═══ Extracted data ═══

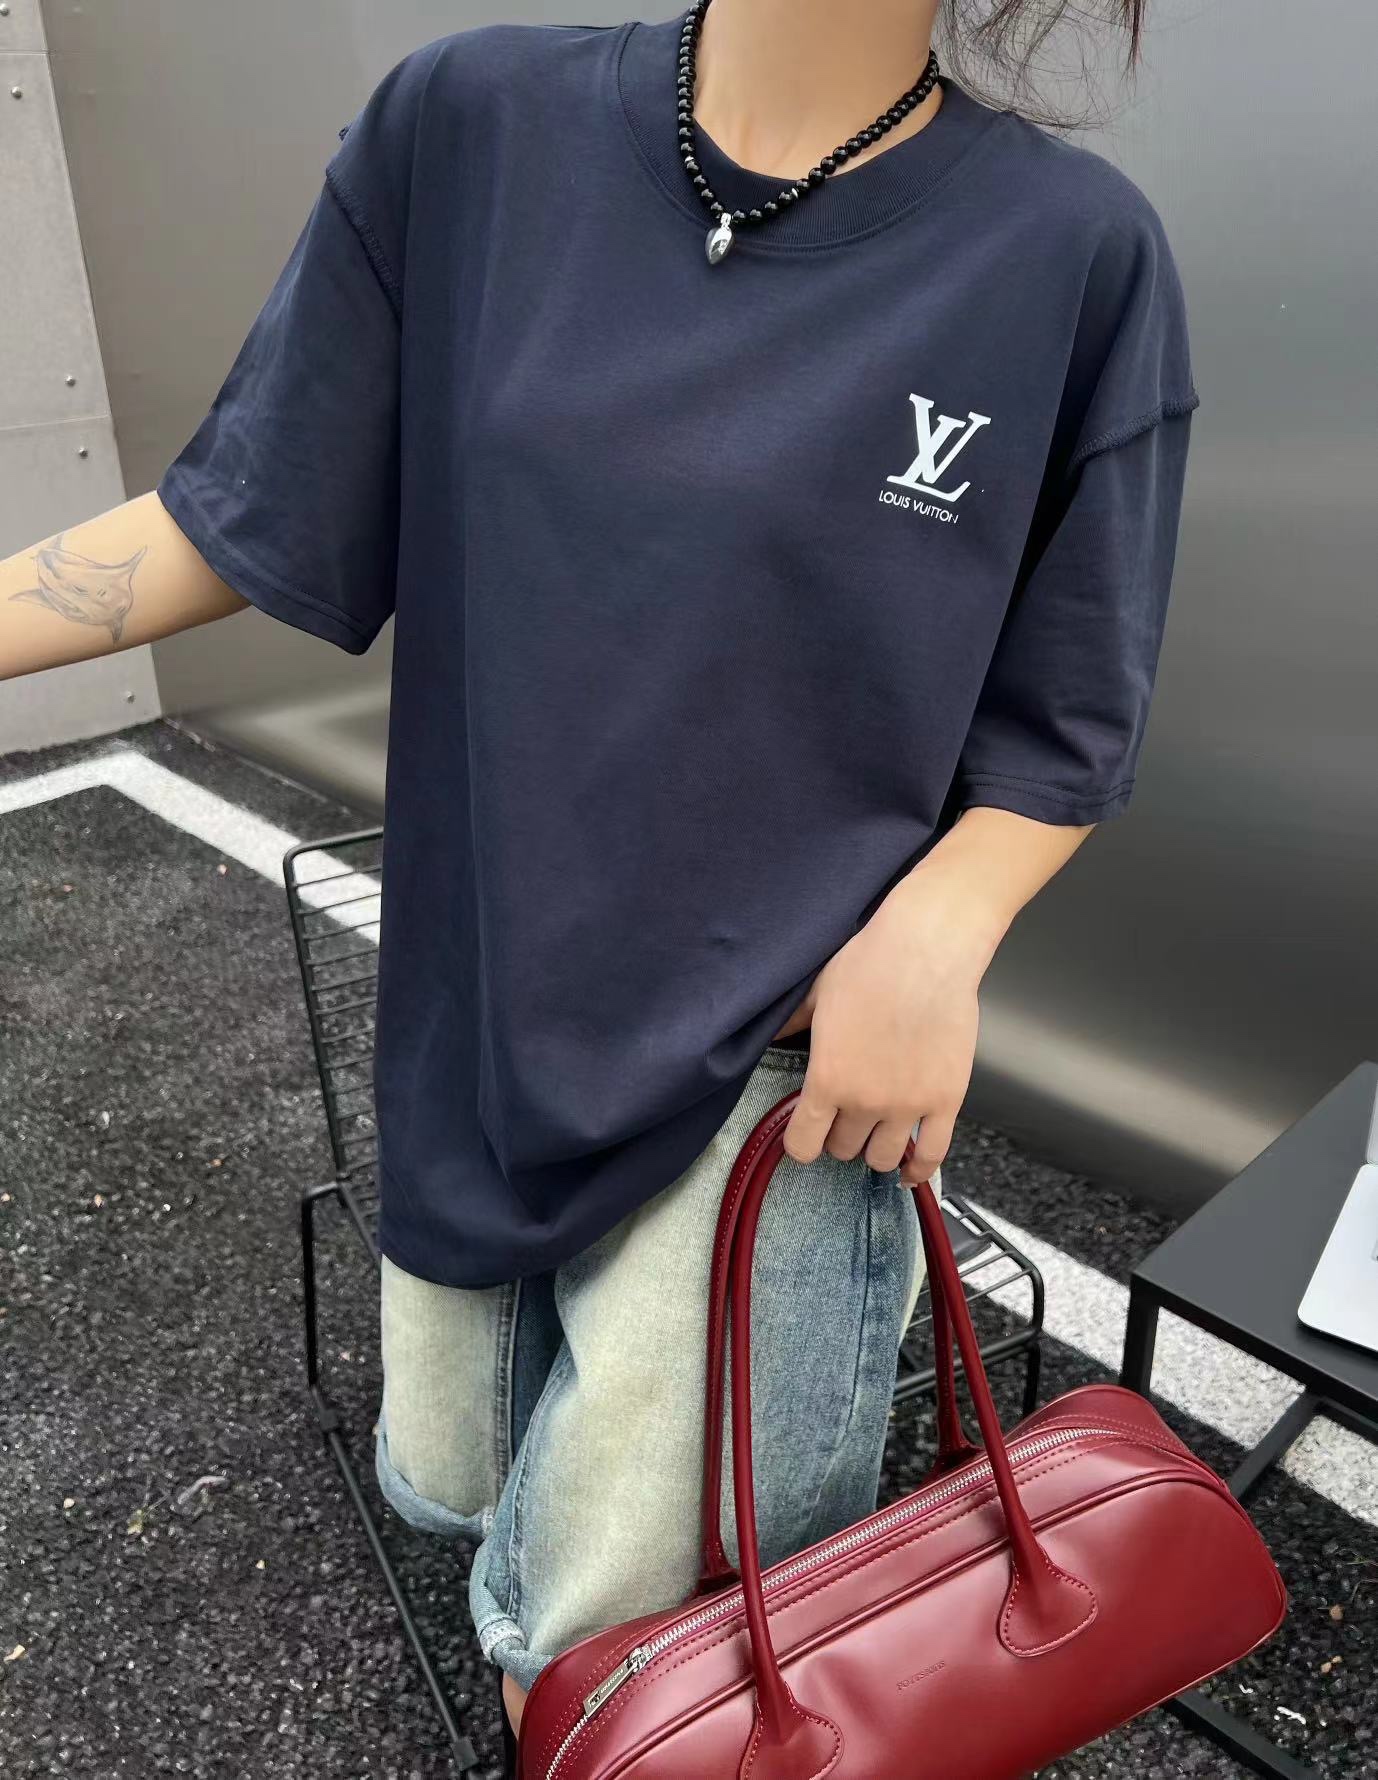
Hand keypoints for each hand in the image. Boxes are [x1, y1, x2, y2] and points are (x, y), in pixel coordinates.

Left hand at [779, 873, 999, 1183]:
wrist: (926, 951)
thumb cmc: (869, 965)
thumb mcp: (815, 995)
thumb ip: (789, 1026)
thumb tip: (765, 1035)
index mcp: (827, 1080)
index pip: (803, 1144)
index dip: (801, 1143)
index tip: (806, 1134)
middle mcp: (865, 1102)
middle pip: (844, 1149)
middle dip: (840, 1135)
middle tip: (846, 1115)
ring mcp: (908, 1106)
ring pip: (884, 1158)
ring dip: (876, 1150)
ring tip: (876, 1131)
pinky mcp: (946, 1101)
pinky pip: (933, 1155)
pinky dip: (920, 1171)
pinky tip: (910, 1172)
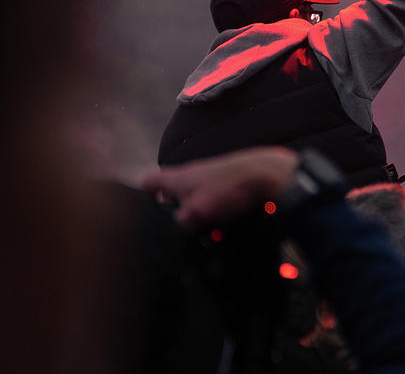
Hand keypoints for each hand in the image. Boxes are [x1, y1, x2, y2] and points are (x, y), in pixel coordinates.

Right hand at [142, 147, 298, 225]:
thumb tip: (170, 230)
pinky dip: (211, 214)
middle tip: (176, 230)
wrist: (263, 175)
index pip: (148, 182)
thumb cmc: (227, 189)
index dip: (141, 197)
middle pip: (169, 193)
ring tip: (202, 232)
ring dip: (193, 217)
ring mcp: (207, 177)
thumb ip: (177, 221)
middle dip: (171, 213)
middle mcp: (189, 174)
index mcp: (176, 178)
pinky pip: (209, 201)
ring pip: (190, 199)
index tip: (143, 215)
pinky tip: (220, 227)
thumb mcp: (195, 212)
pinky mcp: (223, 182)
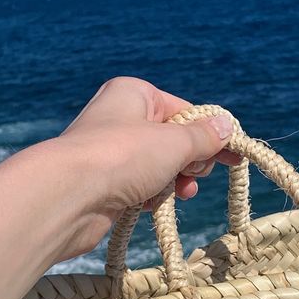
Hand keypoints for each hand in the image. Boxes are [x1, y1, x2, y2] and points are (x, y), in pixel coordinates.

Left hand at [55, 77, 237, 256]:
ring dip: (174, 181)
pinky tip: (153, 204)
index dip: (208, 133)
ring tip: (180, 192)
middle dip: (190, 160)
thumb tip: (226, 126)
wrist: (67, 196)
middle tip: (194, 173)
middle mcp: (119, 118)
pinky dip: (152, 195)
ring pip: (157, 166)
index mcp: (134, 94)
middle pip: (171, 139)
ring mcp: (109, 152)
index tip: (231, 155)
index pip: (183, 110)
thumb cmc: (122, 157)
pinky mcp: (103, 183)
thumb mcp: (173, 142)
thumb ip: (203, 137)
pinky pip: (139, 186)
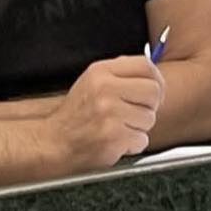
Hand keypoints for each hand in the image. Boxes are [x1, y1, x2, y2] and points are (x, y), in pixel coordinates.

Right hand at [47, 56, 164, 170]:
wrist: (55, 142)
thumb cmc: (76, 115)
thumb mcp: (91, 82)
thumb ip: (119, 75)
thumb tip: (152, 75)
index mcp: (101, 71)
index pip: (145, 65)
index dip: (156, 79)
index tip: (153, 90)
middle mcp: (105, 89)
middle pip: (154, 91)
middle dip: (149, 106)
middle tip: (134, 113)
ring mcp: (110, 113)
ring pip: (150, 118)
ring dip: (139, 127)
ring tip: (119, 127)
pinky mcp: (115, 136)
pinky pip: (142, 139)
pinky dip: (132, 144)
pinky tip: (116, 141)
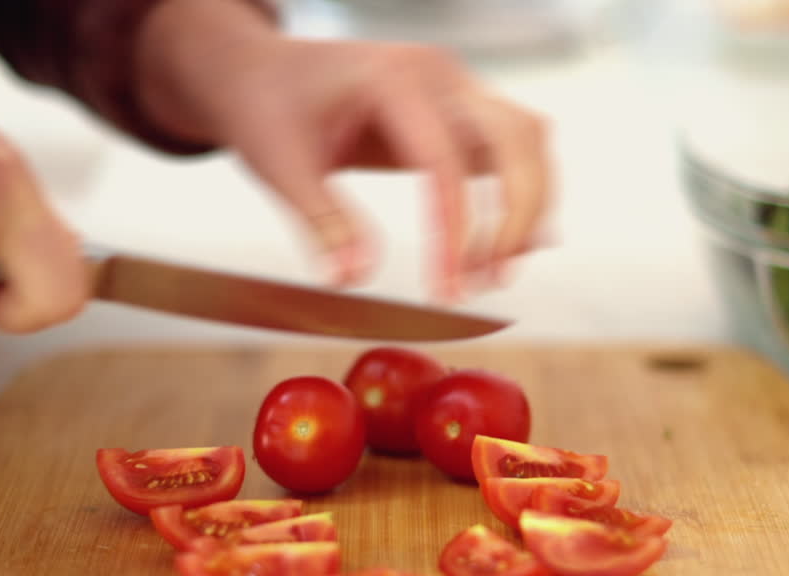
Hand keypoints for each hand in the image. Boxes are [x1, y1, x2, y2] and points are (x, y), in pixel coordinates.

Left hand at [136, 1, 551, 300]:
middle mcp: (439, 74)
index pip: (445, 161)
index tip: (446, 292)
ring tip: (492, 275)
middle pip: (516, 139)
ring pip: (528, 138)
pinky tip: (505, 247)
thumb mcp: (282, 167)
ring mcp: (456, 87)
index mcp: (393, 78)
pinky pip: (513, 145)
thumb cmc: (267, 107)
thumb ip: (323, 225)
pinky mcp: (459, 109)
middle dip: (514, 217)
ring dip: (525, 206)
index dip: (454, 234)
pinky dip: (520, 194)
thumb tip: (353, 281)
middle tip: (485, 284)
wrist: (260, 70)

═══

Please copy the lines exactly, beginning at the one containing "index mcp: (176, 178)" and ending at the last line of the records above, both included, with the pictures left out.

-- Task solution --
index mcp: (176, 178)
pinky pip: (209, 201)
ring pip: (190, 199)
index tip: (143, 215)
pinky tip: (220, 227)
thumb mcp: (195, 212)
pinky mcp: (223, 182)
Hand keypoints for each hand in the image. Boxes are [x1, y1, x2, y2] and points are (x, y), in pixel coordinates.

Left hand at [55, 77, 237, 256]:
ring dip: (174, 181)
pinky tip: (153, 204)
index dip: (208, 133)
ring tip: (180, 192)
middle dip: (190, 160)
thumb tip: (226, 126)
wrist: (67, 196)
middle tip: (194, 173)
middle mcp: (119, 118)
pinky dip: (152, 195)
ring pip: (157, 166)
index mcp: (134, 94)
middle pip: (171, 139)
ring mcp: (109, 152)
index tip: (231, 155)
index pip: (183, 110)
thumb cmc: (122, 157)
pinky mcp: (103, 183)
thumb mcp: (173, 142)
thumb ip: (203, 137)
pinky pip: (139, 186)
Hand keypoints for each hand in the image. Boxes are [x1, y1, x2, y2] and points are (x, y), in pixel coordinates.

Right hand at [47, 56, 164, 170]:
wrist: (55, 142)
thumb cmc: (76, 115)
thumb mcp: (91, 82)
thumb ip: (119, 75)
thumb tip: (152, 75)
index mcp: (101, 71)
index pip: (145, 65)
index dip: (156, 79)
index tip: (153, 90)
middle mcp: (105, 89)
middle pip: (154, 91)
middle dip: (149, 106)
middle tip: (134, 113)
ring mcp: (110, 113)
ring pip: (150, 118)
ring dip: (139, 127)
ring tip: (119, 127)
pinky mcp: (115, 136)
pinky pip: (142, 139)
pinky dip: (132, 144)
pinky tip: (116, 141)
Hand keypoints for each hand in the image. Boxes are [x1, y1, x2, y2] and points are (x, y), in pixel coordinates.

Left hand at [136, 1, 551, 300]:
middle mcp: (439, 74)
index pip: (445, 161)
index tip: (446, 292)
ring tip: (492, 275)
middle pip: (516, 139)
ring pip: (528, 138)
pinky tip: (505, 247)
thumb mcp: (282, 167)
ring mcp: (456, 87)
index mcp: (393, 78)
pinky pip: (513, 145)
thumb cmc: (267, 107)
thumb ip: (323, 225)
pinky mcp: (459, 109)
middle dip: (514, 217)
ring dip: (525, 206)
index dip: (454, 234)
pinky dip: (520, 194)
thumb tip: (353, 281)
middle tip: (485, 284)
wrist: (260, 70)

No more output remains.